CA AIX-EN-PROVENCE (1re ch. A), 12 juin 2018
CERCLAB - DOCUMENT N° 7595
CA AIX-EN-PROVENCE (1re ch. A), 12 juin 2018 : RG n° 16/18005 ; arrêt n° 2018/388
Publication : Jurica
Extrait : « Attendu que l'avocat doit assurer la pleine efficacité de l'acte qu'il dresse selon les prévisions des parties qui en l'espèce sont claires pour énoncer une destination tous commerces et que même si des activités agricoles peuvent avoir un caractère commercial (pépiniériste, horticulteur) l'effectivité d'un bail « tous commerces » ne saurait se réduire à un champ d'application aussi limité ; que pour rédiger un acte efficace, il aurait donc dû vérifier si cette affectation était possible au regard des règles et des contraintes de l'urbanisme et ce d'autant que le POS avait changé en 1980 ; Que le fait qu'il établisse un bail prenant la suite de précédents baux établis avec exactement le même objet ne le dispensait pas de recherches et conseils sur cette question de la commercialité, laquelle est une question de droit qui constitue de surcroît, l'essence même de l'acte qu'il est chargé de dresser, et à défaut de laquelle l'acte est dépourvu d'efficacité ;
Attendu que la faute de Maître X. est donc ainsi caractérisée ; qu’il ne peut enfin être prétendu que les parties lui auraient donné décharge dans l'acte, dès lors qu'il lui est justement opposé qu'il s'agit d'une clause abusive, réputée non écrite en application de l'article L. 132-1 du code de la consommation et qu'elle ne saurait donc permettre d'écarter sa responsabilité ».

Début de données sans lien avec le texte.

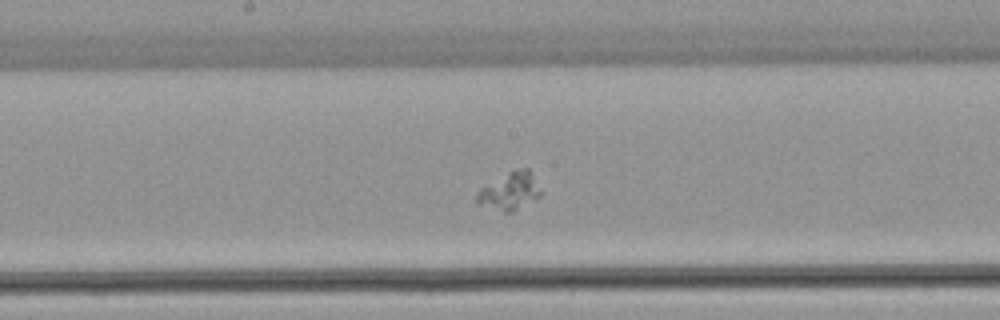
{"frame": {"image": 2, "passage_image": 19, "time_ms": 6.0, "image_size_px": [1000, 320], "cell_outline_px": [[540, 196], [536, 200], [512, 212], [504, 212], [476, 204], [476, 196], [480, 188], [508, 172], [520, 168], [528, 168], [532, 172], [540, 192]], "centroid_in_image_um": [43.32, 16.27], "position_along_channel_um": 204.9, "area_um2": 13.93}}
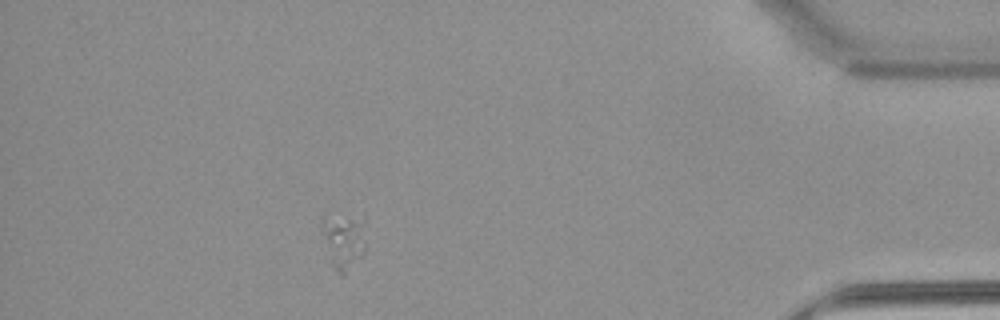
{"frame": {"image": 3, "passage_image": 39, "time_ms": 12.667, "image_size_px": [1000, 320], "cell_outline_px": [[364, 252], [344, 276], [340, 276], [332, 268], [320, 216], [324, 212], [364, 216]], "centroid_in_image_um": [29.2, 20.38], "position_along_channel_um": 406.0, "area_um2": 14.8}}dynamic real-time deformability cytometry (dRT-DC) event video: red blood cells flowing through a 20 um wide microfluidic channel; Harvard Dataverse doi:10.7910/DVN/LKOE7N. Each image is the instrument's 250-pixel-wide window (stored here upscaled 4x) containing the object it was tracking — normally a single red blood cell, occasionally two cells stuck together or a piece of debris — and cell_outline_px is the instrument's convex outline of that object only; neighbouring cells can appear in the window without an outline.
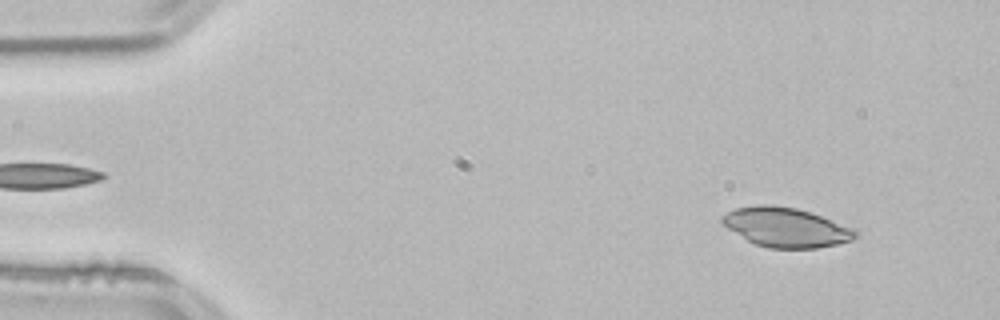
{"species": "common noctule bat (a hibernating species)", "species_latin": "Nyctalus noctula", "temperature_condition": "room temperature", "stored_images_in_passage": 51, "camera_frame_rate_fps": 3000, "um_per_image_px": 0.085, "animal": {"sex": "male", "body_mass_g": 21.5, "forearm_length_mm": 52.0}, "frame": {"image": 1, "passage_image": 4, "time_ms": 1.0, "image_size_px": [1000, 320], "cell_outline_px": [[856, 236], [852, 240], [836, 244], [816, 248], [768, 248], [756, 244], [748, 240], [728, 228], [720, 220], [720, 216], [736, 208], [756, 204], [772, 204], [796, 208], [856, 228]], "centroid_in_image_um": [66.8, 19.31], "position_along_channel_um": 18.2, "area_um2": 30.4}}
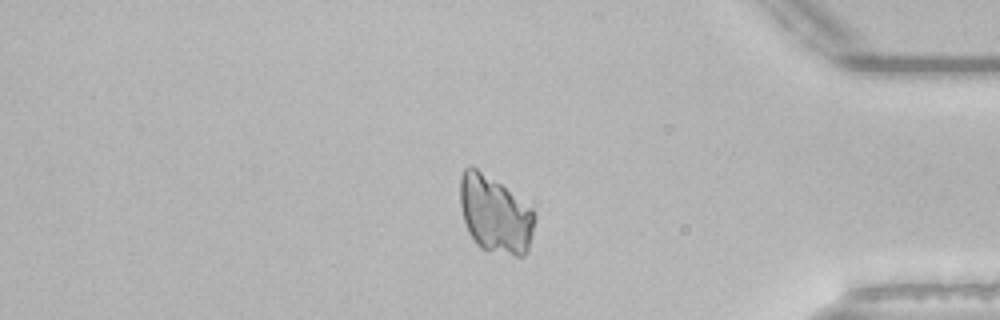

COUR D’APPEL D’AIX-EN-PROVENCE
PREMIÈRE CHAMBRE A
ARRÊT DU 12 JUIN 2018
ÉLÉMENTS D’IDENTIFICATION DE LA DÉCISION (N.B. : mention ne figurant pas sur l’original)
R.G. n° 16/18005. Arrêt n° 2018/388. N° Portalis DBVB-V-B7A-7LHE. ARRÊT AU FOND. Décision déférée à la Cour : Jugement du Tribunal de Grande Instance de DRAGUIGNAN en date du 1er septembre 2016 enregistré au répertoire général sous le n° 14/09942.
APPELANTE :
Madame X.
née le [date] à [ville], de nationalité Française, demeurant [adresse], représentée et assistée par Maître Emmanuel B., avocat au barreau de NICE, plaidant
INTIMÉS :
Monsieur J.-J. Y.
né le [date] à [ville], demeurant [adresse], représenté par Maître Sylvie M., avocat au barreau d'AIX-EN-PROVENCE, assisté par Maître Mathilde K.-D., avocat au barreau de Draguignan, plaidant
Madame J. Y.
née le [date] à [ville], demeurant [adresse], représentée par Maître Sylvie M., avocat au barreau d'AIX-EN-PROVENCE, assistée par Maître Mathilde K.-D., avocat au barreau de Draguignan, plaidant
Monsieur R. Y.
né le [date] à [ville], demeurant [adresse], représenté par Maître Sylvie M., avocat au barreau d'AIX-EN-PROVENCE, assisté par Maître Mathilde K.-D., avocat au barreau de Draguignan, plaidant
COMPOSITION DE LA COUR : L'affaire a été débattue le 16 avril 2018 en audience publique. Conformément à l'article 785 du code de procédure civile, Madame DAMPFHOFFER, Conseiller a fait un rapport oral de l'affaire à l'audience avant les plaidoiries.
La Cour était composée de : Madame Anne DAMPFHOFFER, Conseiller, faisant fonction de Président, Madame Danielle DEMONT, Conseiller, Madame Laetitia VIGNON, Conseiller, qui en ont délibéré.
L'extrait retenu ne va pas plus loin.